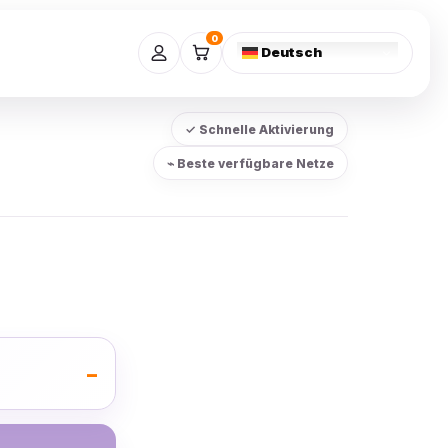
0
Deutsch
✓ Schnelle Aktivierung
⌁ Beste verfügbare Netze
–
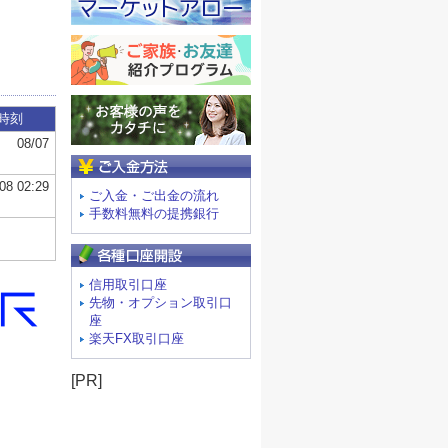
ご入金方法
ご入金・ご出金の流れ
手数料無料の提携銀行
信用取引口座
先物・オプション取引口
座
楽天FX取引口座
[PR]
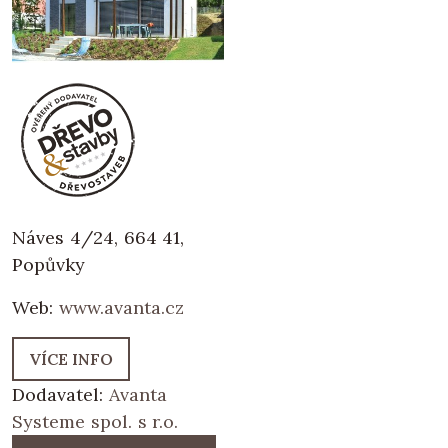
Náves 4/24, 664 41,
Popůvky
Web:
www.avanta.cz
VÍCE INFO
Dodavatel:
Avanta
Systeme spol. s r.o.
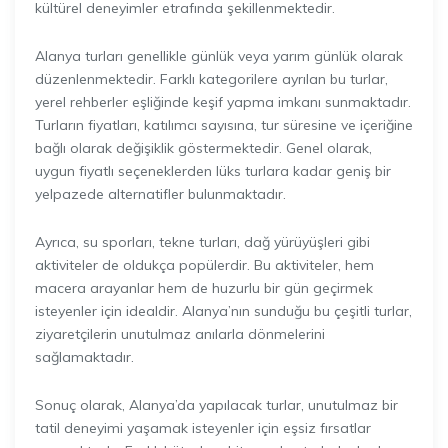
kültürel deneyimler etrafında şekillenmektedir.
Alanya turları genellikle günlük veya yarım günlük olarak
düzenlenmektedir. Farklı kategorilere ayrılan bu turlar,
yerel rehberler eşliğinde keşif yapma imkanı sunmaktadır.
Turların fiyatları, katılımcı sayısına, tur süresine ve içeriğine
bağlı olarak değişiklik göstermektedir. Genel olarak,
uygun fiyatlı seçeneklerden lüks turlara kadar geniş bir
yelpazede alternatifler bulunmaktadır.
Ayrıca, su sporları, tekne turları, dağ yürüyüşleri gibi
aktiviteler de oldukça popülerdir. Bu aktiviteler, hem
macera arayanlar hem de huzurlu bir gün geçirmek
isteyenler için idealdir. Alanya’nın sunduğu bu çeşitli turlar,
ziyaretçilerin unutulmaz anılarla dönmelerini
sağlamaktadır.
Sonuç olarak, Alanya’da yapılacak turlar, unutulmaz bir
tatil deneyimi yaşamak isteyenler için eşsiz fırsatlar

=-=-=-=-=

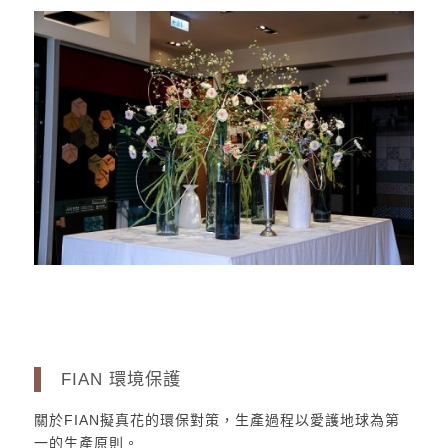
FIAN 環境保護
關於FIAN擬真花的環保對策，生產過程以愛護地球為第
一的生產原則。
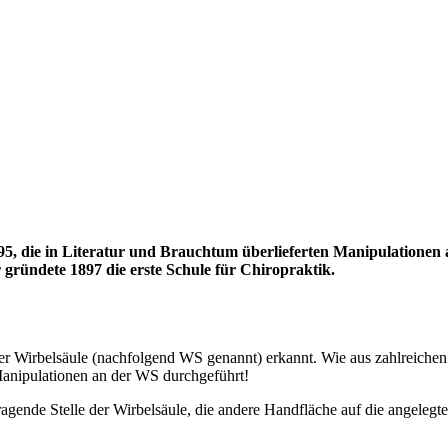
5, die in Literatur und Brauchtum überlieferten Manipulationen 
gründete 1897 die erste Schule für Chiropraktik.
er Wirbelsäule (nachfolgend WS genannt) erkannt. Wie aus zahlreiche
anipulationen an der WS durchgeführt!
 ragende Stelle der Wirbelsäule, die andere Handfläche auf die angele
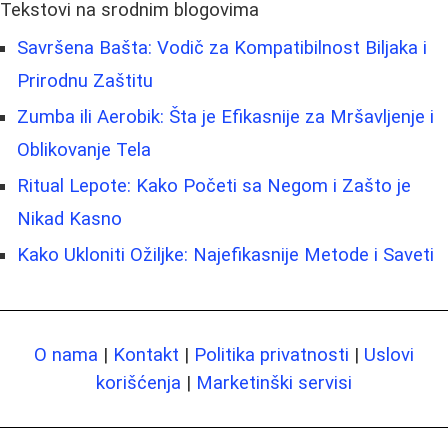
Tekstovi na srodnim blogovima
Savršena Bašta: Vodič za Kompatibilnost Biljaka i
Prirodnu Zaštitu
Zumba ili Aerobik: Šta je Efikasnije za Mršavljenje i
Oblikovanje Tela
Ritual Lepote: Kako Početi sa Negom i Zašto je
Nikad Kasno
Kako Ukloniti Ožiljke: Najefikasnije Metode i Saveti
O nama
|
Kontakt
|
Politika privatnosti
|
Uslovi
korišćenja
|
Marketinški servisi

=-=-=-=-=

Update the data from the line with "Náves 4/24, 664" up to and including the line with "Systeme spol. s r.o." by replacing "VÍCE INFO" with "VÍCE INFORMACÍ", and give back only those lines with nothing else changed.

Náves 4/24, 664 41,
Popůvky
Web:
www.avanta.cz
VÍCE INFORMACÍ
Dodavatel:
Avanta
Systeme spol. s r.o.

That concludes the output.